In the event, NATO stepped into the Macedonian breach. When, however, it was agreed that the NATO force would be replaced by an EU force (the very first EU-led military operation) in 2003, Ireland faced a quandary. The relevant UN Security Council Resolution 1371 did not itself ‘establish’ a peacekeeping force. It simply welcomed and endorsed EU, OSCE and others’ efforts at sustaining a fledging peace process and, inter alia, supported the presence of international observers. The Government judged that a legal basis did not exist for Irish participation in the EU Concordia peacekeeping mission. Thus, had the 2006 legislation been in place, that would have been enough for Ireland to have participated. This also explains the laundry list language of the 2006 Act “… established, mandated, authorised, endorsed, supported, approved or otherwise sanctioned” designed to cover as many eventualities as possible. Of course what the 2006 Act did not address is the substance of any UN Security Council member vetoing even the most loosely-worded endorsement of a much needed peacekeeping or other mission. Thus, the rather provocative formulation of “triple lock = Chinese veto” still stands.

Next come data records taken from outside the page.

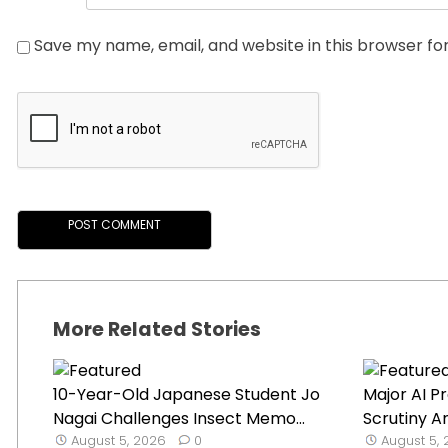
Save my name, email, and website in this browser fo
More Related Stories
10-Year-Old Japanese Student Jo
Major AI P
Nagai Challenges Insect Memo...
Scrutiny A
August 5, 2026
0
August 5,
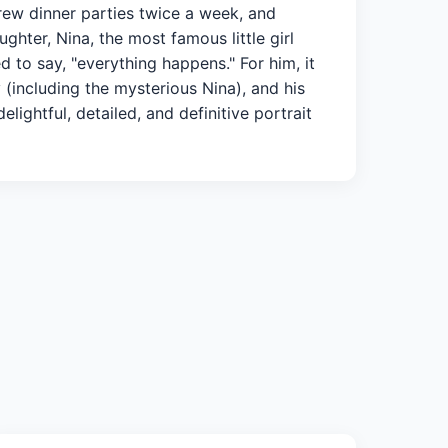
rew dinner parties twice a week, and
hter, Nina, the most famous little girl
d to say, "everything happens." For him, it
 (including the mysterious Nina), and his
ightful, detailed, and definitive portrait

It is also perhaps worth pointing out that even as a trope the notion of a triple lock is problematic since it is a single key that opens the first two locks. Irish governments within our parliamentary system must maintain a Dáil majority. Thus, while one can imagine extreme exceptions, by and large the will of a government will prevail in the Dáil and if it does not, then the government will usually fall. In truth, the only ‘lock’ that exists in the triple lock is the self-imposed legal requirement for some class of UN authorisation.

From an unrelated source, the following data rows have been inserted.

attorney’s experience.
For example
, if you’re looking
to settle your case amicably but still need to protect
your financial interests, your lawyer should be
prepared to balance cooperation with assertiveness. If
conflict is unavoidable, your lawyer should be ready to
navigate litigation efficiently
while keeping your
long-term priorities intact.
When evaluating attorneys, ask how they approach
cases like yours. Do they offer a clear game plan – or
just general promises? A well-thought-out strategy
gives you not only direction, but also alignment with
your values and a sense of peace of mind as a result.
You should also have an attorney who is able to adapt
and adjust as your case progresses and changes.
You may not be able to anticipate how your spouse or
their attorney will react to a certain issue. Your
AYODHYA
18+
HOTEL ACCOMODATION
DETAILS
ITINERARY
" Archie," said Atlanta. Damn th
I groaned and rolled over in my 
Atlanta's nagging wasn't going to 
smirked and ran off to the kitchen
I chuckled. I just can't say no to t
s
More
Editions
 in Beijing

The Green Paper invites discussion of this issue, but concludes that “On balance, the advantages of retaining the mechanism can be seen as outweighing the disadvantages.” Really? Why? Here the Green Paper is less assured; highlighting UN primacy in international security, Ireland’s limited military capacity and public support for the notion of the triple lock. UN legitimacy is the only real ace in that particular hand – and a powerful one. It essentially asserts, however, that if the UN doesn’t authorise something then that something should not be done. In both principle and practice (cf Macedonia above) that assertion is simply not true. UN authorisation may indeed be viewed as the Gold Standard in terms of international legitimacy, but would anyone argue that the decisions of the UN Security Council represent the ne plus ultra of moral and ethical judgement on world affairs?
The Green Paper has called for a debate on Irish security and defence policy – and there are many issues within that paper deserving of debate. The residual need for UN authorisation (support endorsement et al) for Irish overseas military deployments should be an integral part of it.